▶ Exercise goal:
Set out every line of the rows below as a numbered list, leaving out any blank lines.

▶ The records:
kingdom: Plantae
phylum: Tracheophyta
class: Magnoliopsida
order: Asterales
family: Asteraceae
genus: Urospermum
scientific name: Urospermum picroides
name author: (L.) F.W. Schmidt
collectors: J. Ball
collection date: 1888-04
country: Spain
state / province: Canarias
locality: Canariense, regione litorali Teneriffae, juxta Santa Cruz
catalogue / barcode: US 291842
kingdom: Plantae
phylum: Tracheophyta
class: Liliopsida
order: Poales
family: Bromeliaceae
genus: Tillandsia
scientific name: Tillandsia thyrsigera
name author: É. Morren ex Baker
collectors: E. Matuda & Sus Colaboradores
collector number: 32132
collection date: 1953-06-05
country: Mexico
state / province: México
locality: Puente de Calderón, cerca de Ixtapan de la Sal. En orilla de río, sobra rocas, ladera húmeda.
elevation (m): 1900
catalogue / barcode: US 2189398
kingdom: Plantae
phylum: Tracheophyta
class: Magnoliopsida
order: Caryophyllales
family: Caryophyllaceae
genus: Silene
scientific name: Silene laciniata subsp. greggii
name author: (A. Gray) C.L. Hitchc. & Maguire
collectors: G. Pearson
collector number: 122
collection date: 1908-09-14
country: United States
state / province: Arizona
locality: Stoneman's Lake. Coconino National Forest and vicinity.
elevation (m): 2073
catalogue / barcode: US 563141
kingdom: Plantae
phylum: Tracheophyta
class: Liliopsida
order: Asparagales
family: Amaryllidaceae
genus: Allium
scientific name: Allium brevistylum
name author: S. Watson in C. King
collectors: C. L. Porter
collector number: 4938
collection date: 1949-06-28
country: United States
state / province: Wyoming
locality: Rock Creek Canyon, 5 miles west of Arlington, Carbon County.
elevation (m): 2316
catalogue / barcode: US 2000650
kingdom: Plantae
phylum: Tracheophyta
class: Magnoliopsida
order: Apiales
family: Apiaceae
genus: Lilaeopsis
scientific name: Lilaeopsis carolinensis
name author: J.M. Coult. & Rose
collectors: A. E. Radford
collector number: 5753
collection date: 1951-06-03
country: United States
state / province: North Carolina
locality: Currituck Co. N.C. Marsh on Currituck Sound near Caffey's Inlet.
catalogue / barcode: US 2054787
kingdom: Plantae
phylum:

▶ Finished exercise:
1. kingdom: Plantae
2. phylum: Tracheophyta
3. class: Magnoliopsida
4. order: Asterales
5. family: Asteraceae
6. genus: Urospermum
7. scientific name: Urospermum picroides
8. name author: (L.) F.W. Schmidt
9. collectors: J. Ball
10. collection date: 1888-04
11. country: Spain
12. state / province: Canarias
13. locality: Canariense, regione litorali Teneriffae, juxta Santa Cruz
14. catalogue / barcode: US 291842
15. kingdom: Plantae
16. phylum: Tracheophyta
17. class: Liliopsida
18. order: Poales
19. family: Bromeliaceae
20. genus: Tillandsia
21. scientific name: Tillandsia thyrsigera
22. name author: É. Morren ex Baker
23. collectors: E. Matuda & Sus Colaboradores
24. collector number: 32132
25. collection date: 1953-06-05
26. country: Mexico
27. state / province: México
28. locality: Puente de Calderón, cerca de Ixtapan de la Sal. En orilla de río, sobra rocas, ladera húmeda.
29. elevation (m): 1900
30. catalogue / barcode: US 2189398
31. kingdom: Plantae
32. phylum: Tracheophyta
33. class: Magnoliopsida
34. order: Caryophyllales
35. family: Caryophyllaceae
36. genus: Silene
37. scientific name: Silene laciniata subsp. greggii
38. name author: (A. Gray) C.L. Hitchc. & Maguire
39. collectors: G. Pearson
40. collector number: 122
41. collection date: 1908-09-14
42. country: United States
43. state / province: Arizona
44. locality: Stoneman's Lake. Coconino National Forest and vicinity.
45. elevation (m): 2073
46. catalogue / barcode: US 563141
47. kingdom: Plantae
48. phylum: Tracheophyta
49. class: Liliopsida
50. order: Asparagales
51. family: Amaryllidaceae
52. genus: Allium
53. scientific name: Allium brevistylum
54. name author: S. Watson in C. King
55. collectors: C. L. Porter
56. collector number: 4938
57. collection date: 1949-06-28
58. country: United States
59. state / province: Wyoming
60. locality: Rock Creek Canyon, 5 miles west of Arlington, Carbon County.
61. elevation (m): 2316
62. catalogue / barcode: US 2000650
63. kingdom: Plantae
64. phylum: Tracheophyta
65. class: Magnoliopsida
66. order: Apiales
67. family: Apiaceae
68. genus: Lilaeopsis
69. scientific name: Lilaeopsis carolinensis
70. name author: J.M. Coult. & Rose
71. collectors: A. E. Radford
72. collector number: 5753
73. collection date: 1951-06-03
74. country: United States
75. state / province: North Carolina
76. locality: Currituck Co. N.C. Marsh on Currituck Sound near Caffey's Inlet.
77. catalogue / barcode: US 2054787
78. kingdom: Plantae
79. phylum:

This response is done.